If the right hon. Gentleman wishes me to make some progress, I will come on to those very issues. Let me remind him that the devolution settlement was agreed to by all five parties on the Smith commission.
The Bill that is in front of us is to ensure that the Smith agreement is put forward in full, and we want to ensure that it is put forward in full both in spirit and in substance, as I have said twice already. [Interruption.] I hear someone chuntering, “It doesn’t” from a sedentary position. Well, we are going through this parliamentary process and will seek to amend the Bill precisely because we want to ensure that it does fulfil everything in the Smith agreement, but we also want to go further.
We will seek to amend the Bill to go beyond the Smith agreement without compromising on the pooling and sharing of resources across the UK that guarantees the Barnett formula and the UK pension system for Scots. On welfare, we will ensure that the final say on benefit levels remains in Scotland by giving the Scottish Parliament a wider power to top up all reserve benefits.
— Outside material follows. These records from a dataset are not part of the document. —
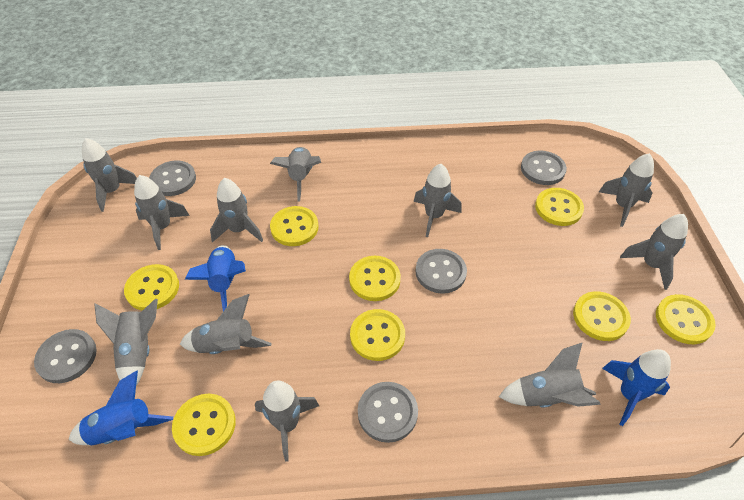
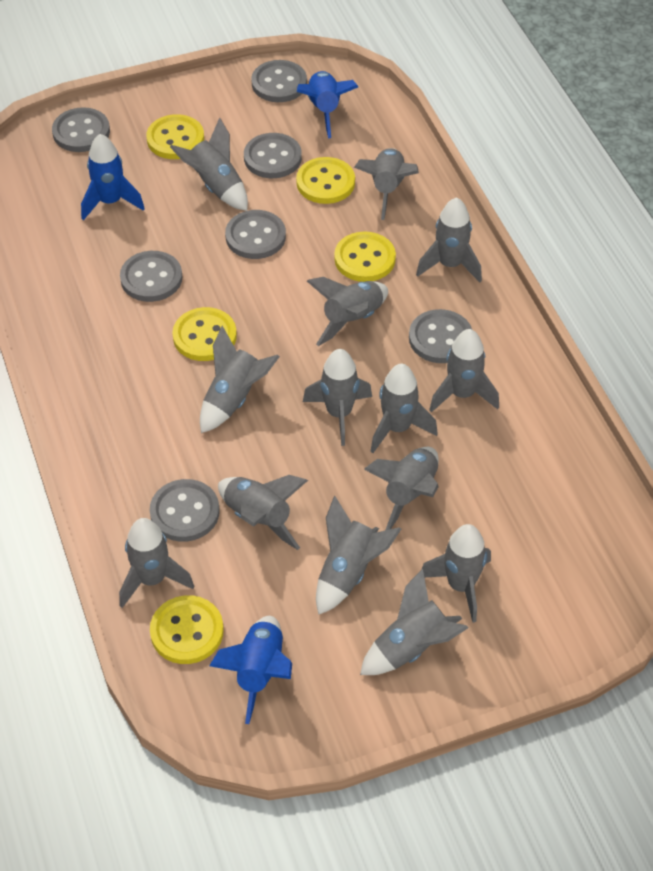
grey button: [34,329,97,383] [149,161,196,196] [358,382,418,443] [416,249,467,294] [521,151,567,185] = 5 -> [52,107,110,152] [120,251,182,302] [150,479,220,542] [225,210,286,259] [244,133,302,178] [251,60,307,102] [409,309,472,363] = 7
grey rocket: [82,138,137,212] [94,299,158,386] [134,175,190,250] [180,294,272,354] [210,178,263,243] [255,381,319,462] [270,147,321,201] [414,164,461,237] [499,342,601,408] [599,153,654,227] [620,214,688,290] = 11 -> [119,518,194,608] [170,117,248,211] [200,326,280,433] [218,475,308,550] [303,349,372,446] [307,277,388,346] [316,496,401,615] [354,148,419,220] [360,569,468,675] [364,447,439,530] [370,364,438,453] [416,197,482,282] [421,524,491,623] [429,329,499,412] = 14
yellow button: [124,264,179,311] [172,394,236,456] [270,206,319,246] [349,256,401,301] [350,309,405,361] [535,188,584,226] [573,291,631,341] [656,294,716,344] = 8 -> [146,114,204,159] [150,595,224,664] [172,307,237,361] [296,157,355,204] [334,231,396,282] = 5

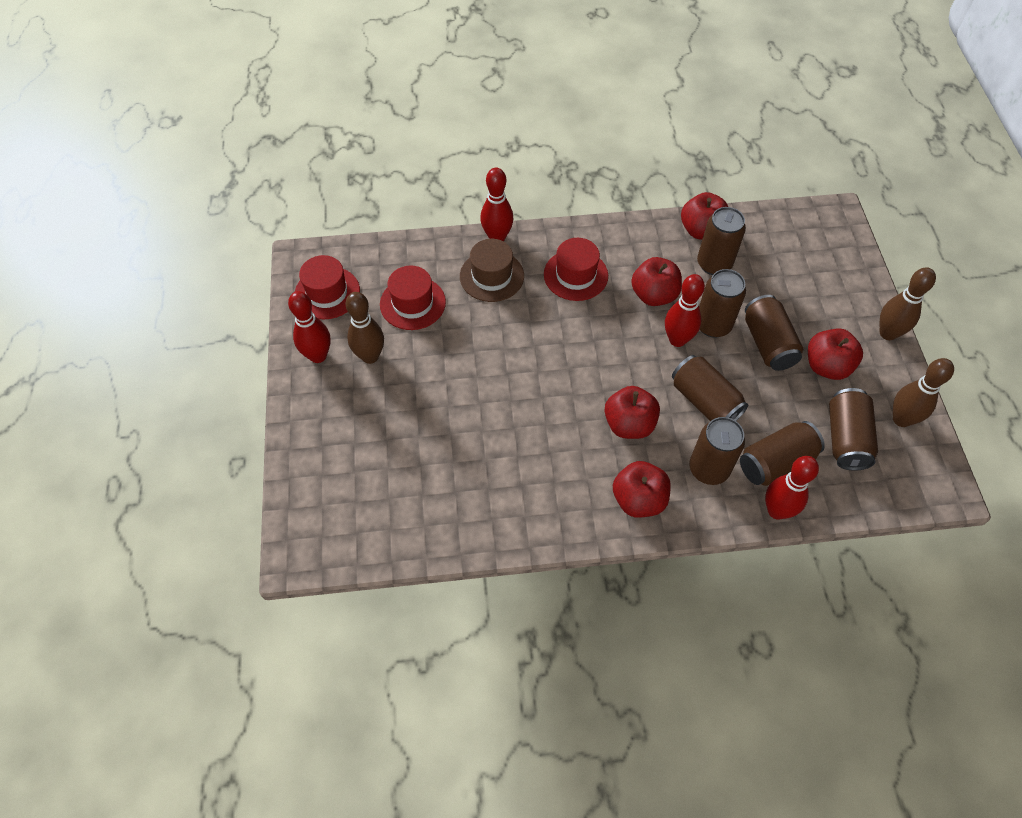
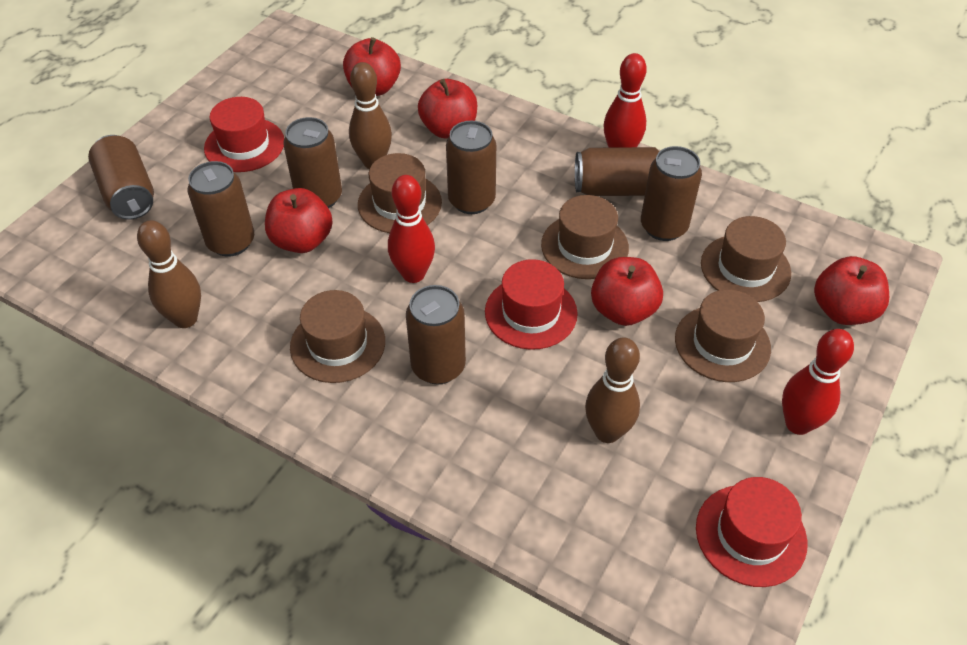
brown hat: [460,239,524,302] = 1 -> [290,290,385,383] [358,153,442,233] [541,195,629,279] [675,289,771,382] [701,216,791,302] = 5
red bowling pin: [288,291,331,363] [480,168,513,241] [665,274,705,347] [765,456,819,520] = 4 -> [388,175,435,283] [604,53,647,148] [782,329,854,435] = 3

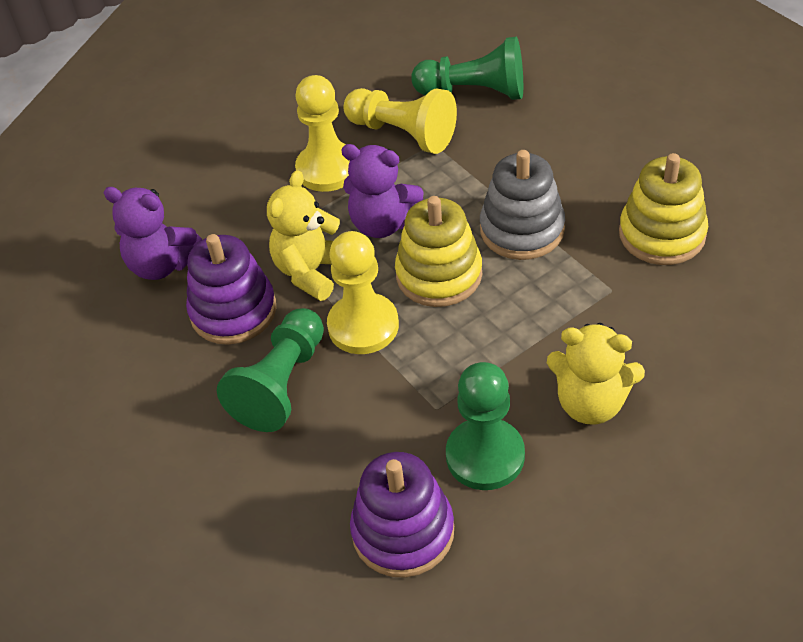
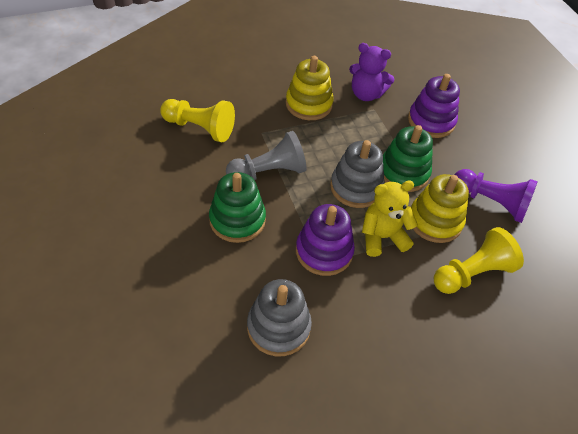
green pawn: [217,308,324,432] [411,37,523,100] [446,362,525,490] = 3 -> none = 0
green stacking toy: none = 0 -> [209,172,266,243] [383,125,433,192] = 2
grey pawn: none = 0 -> [226,131,307,180] = 1
grey stacking toy: [480,150,565,260] = 1 -> [247,279,312,356] [330,140,385,208] = 2
purple pawn: none = 0 -> [454,169,538,223] = 1
purple teddy bear: [103,187,202,280] [341,144,424,238] = 2 -> [349,43,395,101] = 1
yellow pawn: [295,75,350,192] [327,231,399,354] [344,88,457,154] = 3 -> [160,99,235,142] [434,227,524,294] = 2
yellow teddy bear: [267,170,340,301] [547,323,645,425] = 2 -> [362,181,418,257] = 1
We will ensure that the Scottish Parliament can introduce new benefits in devolved areas funded from Scotland to meet Scottish circumstances; bring employment and welfare policy together with a positive vision for tackling the low skills, numeracy and literacy problems that hold back adults trapped in long-term unemployment; fully devolve housing benefit; and ensure double devolution by devolving job creation powers to local communities, providing real opportunities, as my private Member’s Bill demonstrated at the tail end of the previous Parliament.